◆ **必要な作業**
次のデータをすべて、空行を除いて一行ずつ番号付きリストに入れよ。画像は答えに含めないこと。

--- 与えられたデータ ---

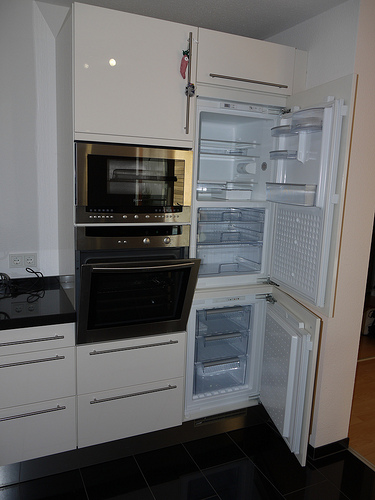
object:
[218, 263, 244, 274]
inside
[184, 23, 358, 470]
refrigerator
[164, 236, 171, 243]
knob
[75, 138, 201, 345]
oven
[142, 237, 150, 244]
knob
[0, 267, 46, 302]
cord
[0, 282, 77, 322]
counter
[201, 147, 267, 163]
shelf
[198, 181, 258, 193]
shelf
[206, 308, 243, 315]
handle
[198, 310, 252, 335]
drawer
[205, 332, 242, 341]
handle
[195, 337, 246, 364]
drawer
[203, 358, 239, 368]
handle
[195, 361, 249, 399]
drawer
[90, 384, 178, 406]
handle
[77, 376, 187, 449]
drawer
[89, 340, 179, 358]
handle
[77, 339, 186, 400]
drawer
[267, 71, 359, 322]
door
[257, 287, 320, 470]
door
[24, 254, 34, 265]
socket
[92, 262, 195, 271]
handle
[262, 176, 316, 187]
tray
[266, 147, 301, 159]
tray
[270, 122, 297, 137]
tray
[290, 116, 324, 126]
tray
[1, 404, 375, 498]
floor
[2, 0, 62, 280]
wall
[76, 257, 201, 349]
door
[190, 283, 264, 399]
cabinet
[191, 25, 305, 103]
cabinet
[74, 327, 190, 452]
cabinet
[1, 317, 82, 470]
cabinet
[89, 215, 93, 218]
button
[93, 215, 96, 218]
button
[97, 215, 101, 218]
button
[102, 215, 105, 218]
button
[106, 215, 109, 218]
button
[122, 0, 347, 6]
ceiling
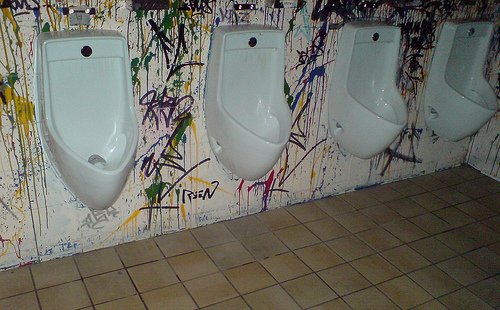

---

◆ **課題の解答**
1. object:
2. [218, 263, 244, 274]
3. inside
4. [184, 23, 358, 470]
5. refrigerator
6. [164, 236, 171, 243]
7. knob
8. [75, 138, 201, 345]
9. oven
10. [142, 237, 150, 244]
11. knob
12. [0, 267, 46, 302]
13. cord
14. [0, 282, 77, 322]
15. counter
16. [201, 147, 267, 163]
17. shelf
18. [198, 181, 258, 193]
19. shelf
20. [206, 308, 243, 315]
21. handle
22. [198, 310, 252, 335]
23. drawer
24. [205, 332, 242, 341]
25. handle
26. [195, 337, 246, 364]
27. drawer
28. [203, 358, 239, 368]
29. handle
30. [195, 361, 249, 399]
31. drawer
32. [90, 384, 178, 406]
33. handle
34. [77, 376, 187, 449]
35. drawer
36. [89, 340, 179, 358]
37. handle
38. [77, 339, 186, 400]
39. drawer
40. [267, 71, 359, 322]
41. door
42. [257, 287, 320, 470]
43. door
44. [24, 254, 34, 265]
45. socket
46. [92, 262, 195, 271]
47. handle
48. [262, 176, 316, 187]
49. tray
50. [266, 147, 301, 159]
51. tray
52. [270, 122, 297, 137]
53. tray
54. [290, 116, 324, 126]
55. tray
56. [1, 404, 375, 498]
57. floor
58. [2, 0, 62, 280]
59. wall
60. [76, 257, 201, 349]
61. door
62. [190, 283, 264, 399]
63. cabinet
64. [191, 25, 305, 103]
65. cabinet
66. [74, 327, 190, 452]
67. cabinet
68. [1, 317, 82, 470]
69. cabinet
70. [89, 215, 93, 218]
71. button
72. [93, 215, 96, 218]
73. button
74. [97, 215, 101, 218]
75. button
76. [102, 215, 105, 218]
77. button
78. [106, 215, 109, 218]
79. button
80. [122, 0, 347, 6]
81. ceiling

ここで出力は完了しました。